While the similar Super Monkey Ball has players roll a ball along a horizontal plain, with Saga you must often move the marble from a floor to a wall to a ceiling. This gets rather confusing when you find yourself holding the remote upside down; it’s easy to forget how the track and the ball are oriented to gravity.
The game’s presentation is also the same as that of the first game, with sprightly music and a variety of colorful maze locations that includes a haunted house and the bottom of a shark-filled ocean.
A few new gadgets have been added, including one that will shrink or grow your ball. The low weight of a miniaturized ball makes it very difficult to control. While I generally liked the gameplay additions, I could have done without the new cannon. Roll the marble into the cannon and a dotted line will appear indicating where the marble will be shot to: tilting the remote aims the cannon. Unfortunately, two seconds is not enough time to aim, especially since the dotted line is utterly useless and either inaccurate or unreadable. It is easier to use an onscreen level to set the track flat then tilt it slightly, although I’d usually have to do this a few times before I got it right.
What's New? Quite a Bit
The original Marble Mania had a measly 40 mazes, so the 150 tracks of the sequel already make it a far meatier dish. Perhaps stung by critics’ bitter complaints regarding the first game’s dearth of content, the designers have gone beyond just giving players more tracks.
The most elaborate addition is the ability to design your own mazes and share them with friends. As you play, you can find bonus items that can be used to create maze items like hammers and blowers and moving platforms. Go into the Edit Stage and you can piece these together as you like and, if you’re online, send your completed mazes to friends. You can also download mazes from Hudson (or so says the manual; I’m on vacation as I write this with no wireless internet, so I won’t be able to see what Hudson has to offer until I get home). Unfortunately the game doesn’t offer the ability to store mazes on a central server a la the PS3 game Little Big Planet and share them with the world.
Saga also includes a few mazes that can be played with the Wii Balance Board, which means you tilt the maze by tilting your body. The mazes are by necessity less elaborate, but they are still quite difficult to complete. I wish the game made the balance board more sensitive; to make the ball roll forward I had to tilt so far forward that I was almost falling on my face. Still, it’s a nice, though exhausting, little addition.

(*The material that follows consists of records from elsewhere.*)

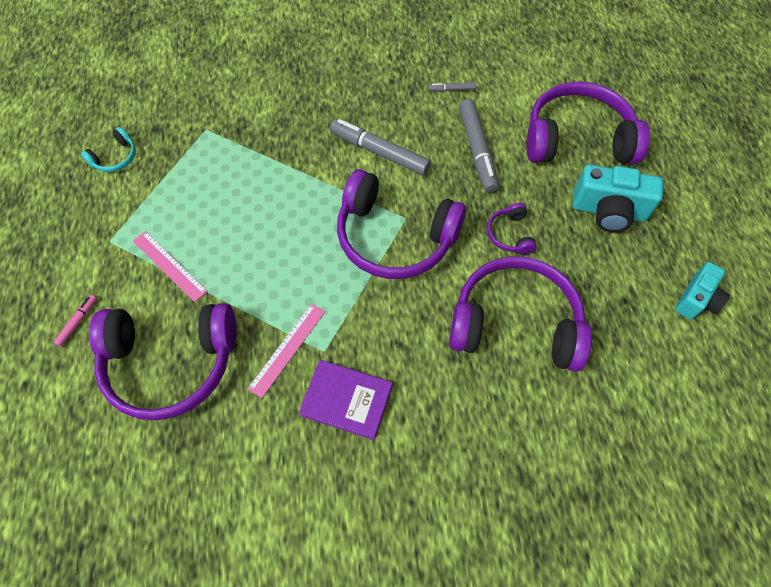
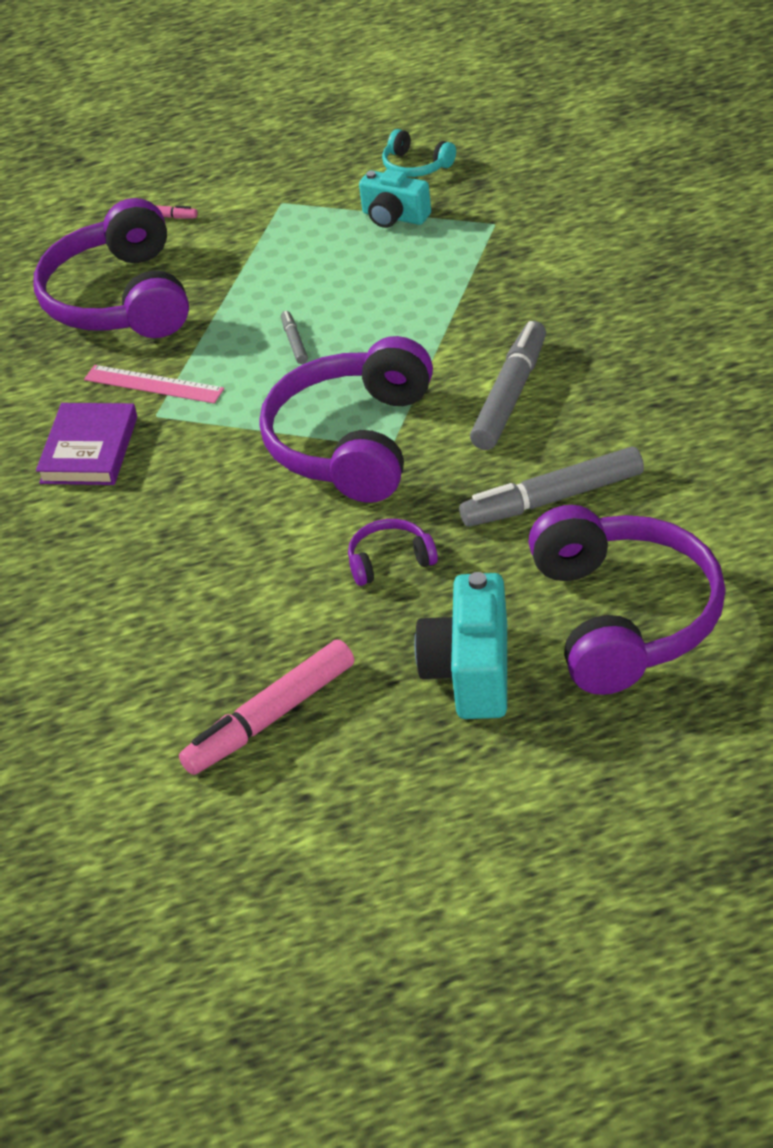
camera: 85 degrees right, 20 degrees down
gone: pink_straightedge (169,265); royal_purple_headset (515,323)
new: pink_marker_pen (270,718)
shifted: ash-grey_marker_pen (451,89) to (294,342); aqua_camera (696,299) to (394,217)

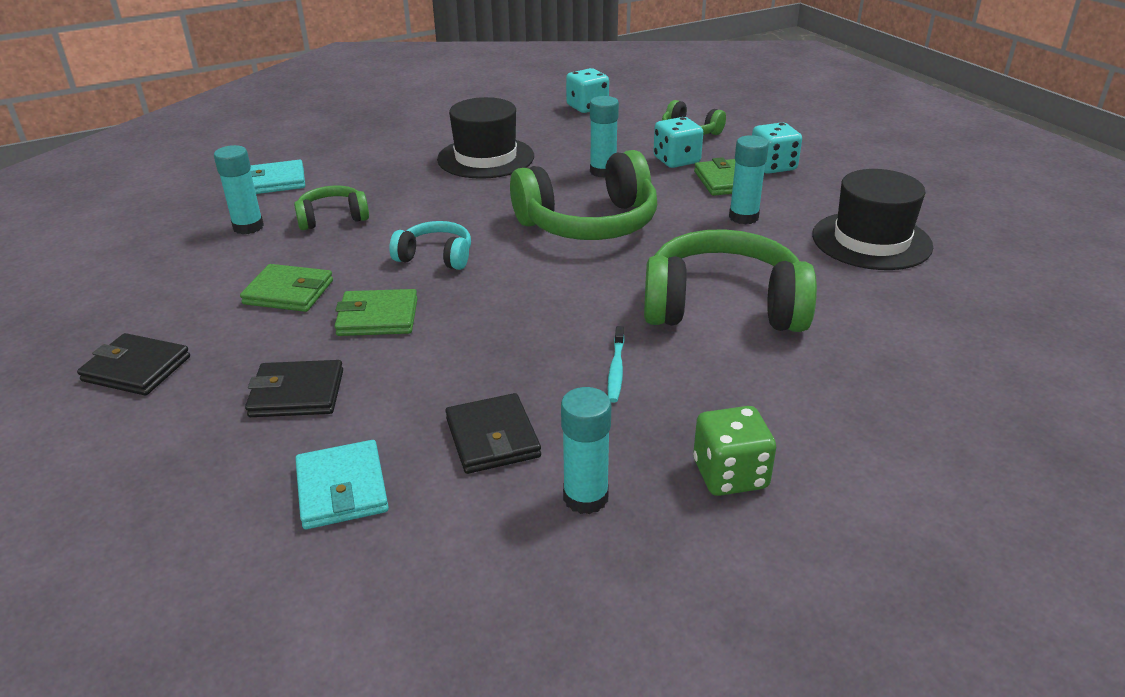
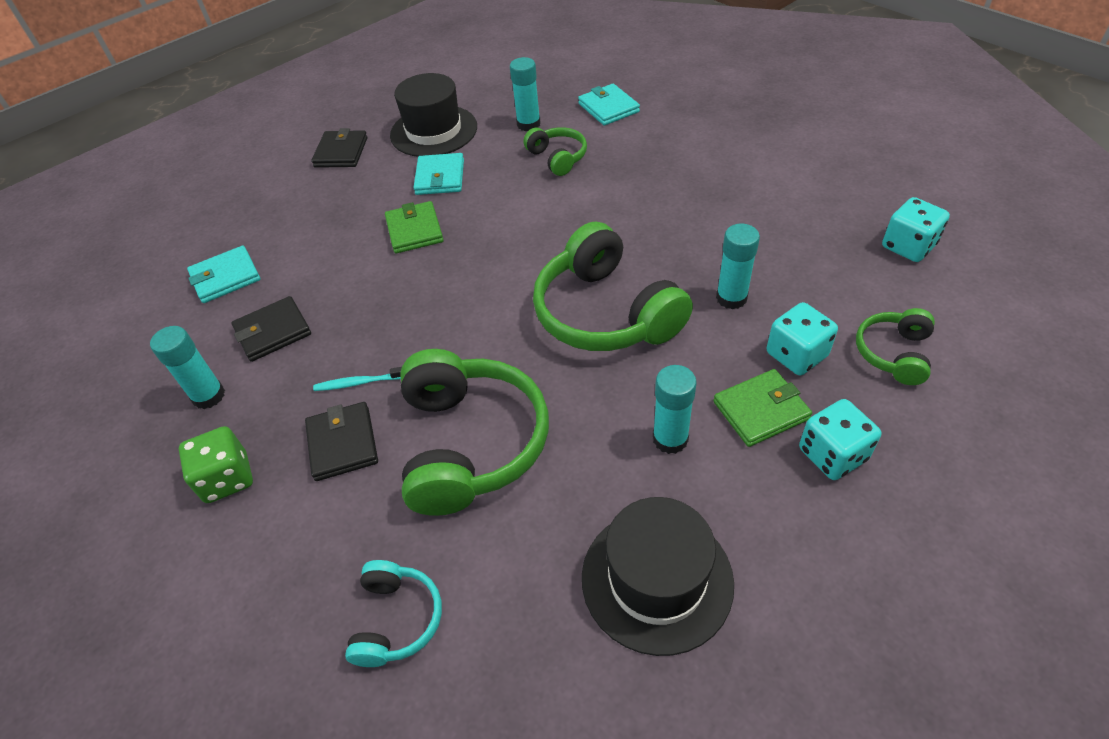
camera: 80 degrees right, 15 degrees up
shifted: black_tall_hat (486,158) to (434,131); aqua_headset (435,257) to (396,619); black_billfold (297,393) to (342,443)
repainted: leaf-green_billfold (289,292) to aqua_billfold (440,177)

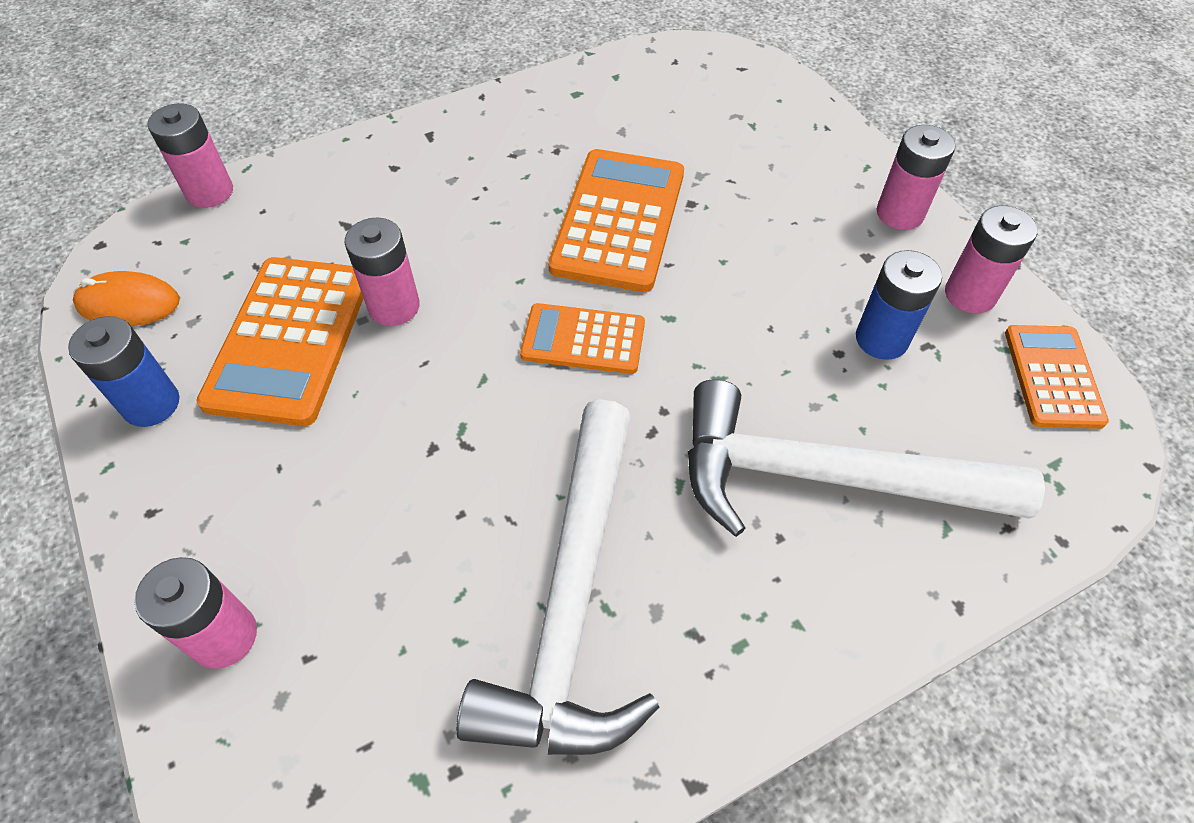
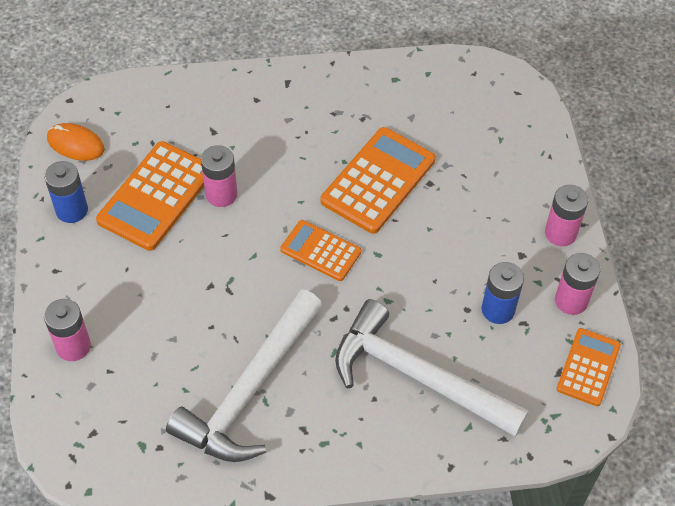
camera: 20 degrees right, 0 degrees up
gone: pink_battery (210,192)

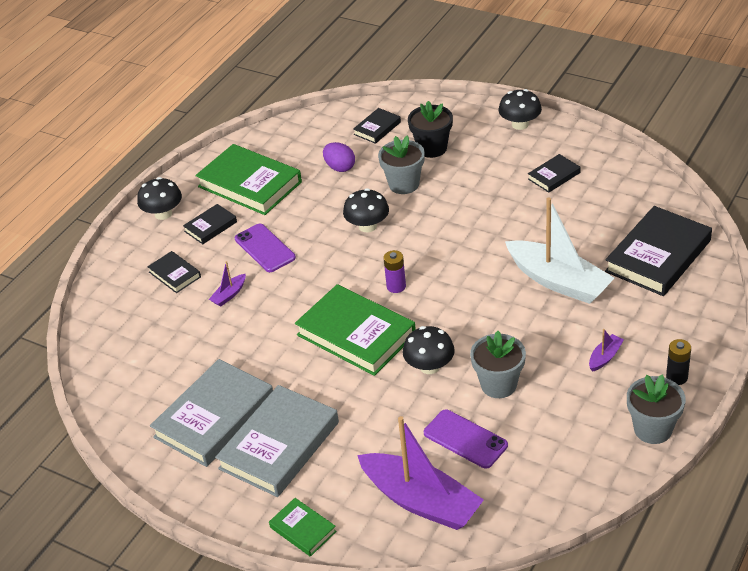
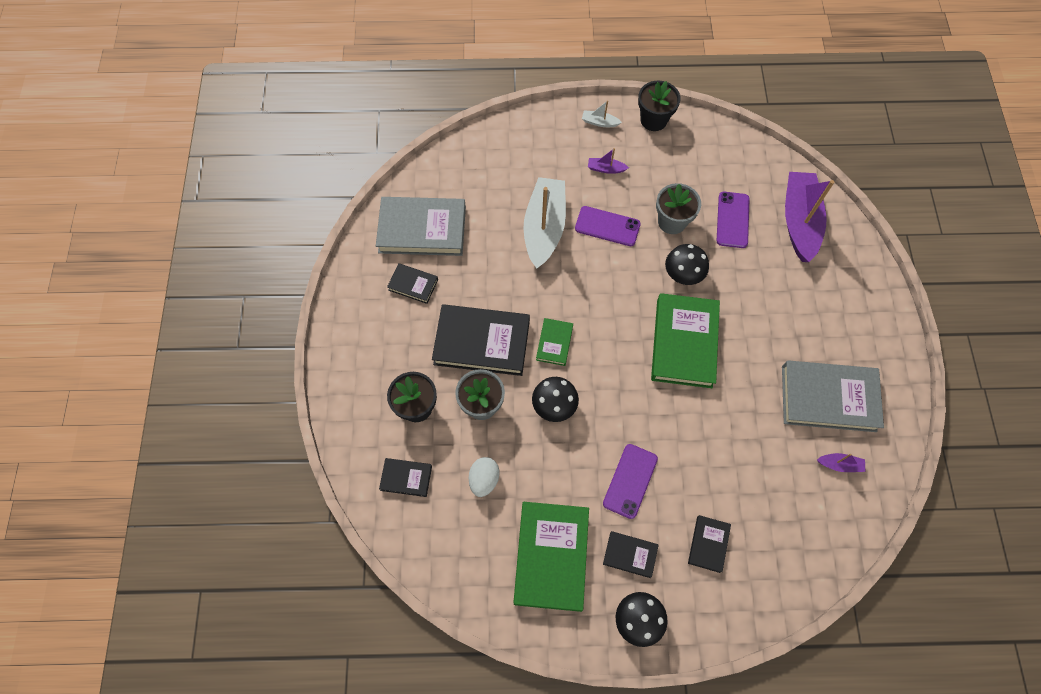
camera: 125 degrees left, 25 degrees up
gone: black_toadstool (520,124); royal_purple_battery (396,286)
new: royal_purple_mobile_phone (607,226)
shifted: black_book (658,256) to (482,342); royal_purple_toy_boat (229,295) to (839,464); ash-grey_book (279,445) to (422,229); leaf-green_book (303,529) to (554,343)
swapped: black_battery (676,377) to snow-white_toy_boat (599,122)
repainted: royal_purple_egg (340,167) to snow-white_egg (484,479); ash-grey_plant_pot (653,429) to black_plant_pot (653,120)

The game also ups multiplayer from 2 to 4 players, but removes the first game’s co-op play. That feels less like an addition than a trade off.
Conclusion: Not Perfect, But Still a Must-Buy
Not every new feature is good. The game has introduced its version of a story, in which for some reason an ant named Anthony needs you to run these mazes, and it is as uninteresting and unnecessary as can be. The story scenes are, happily, skippable, but you do have to put up with Anthony sitting on a corner of the screen kibitzing in little speech bubbles. Some of these are irrelevant and pointless, as when he remarks “aren’t cookies yummy?” over and over again. Other times he will comment on your game, saying “nice” or “easy now,” but his comments don’t seem tied to what you’re doing; he will say “nice” or “easy now” even when you’re not doing anything impressive or difficult.
In spite of a few shortcomings, Marble Saga is a terrific game, and like Marble Mania before it, one of the best examples of something that would be almost impossible to implement on any console other than the Wii. And while Marble Mania offered about a day’s worth of gameplay for a hefty and unreasonable $40, Saga gives players at least five times the content for $30. At this rate, the next game will probably have a thousand levels and sell for ten bucks. I can’t wait.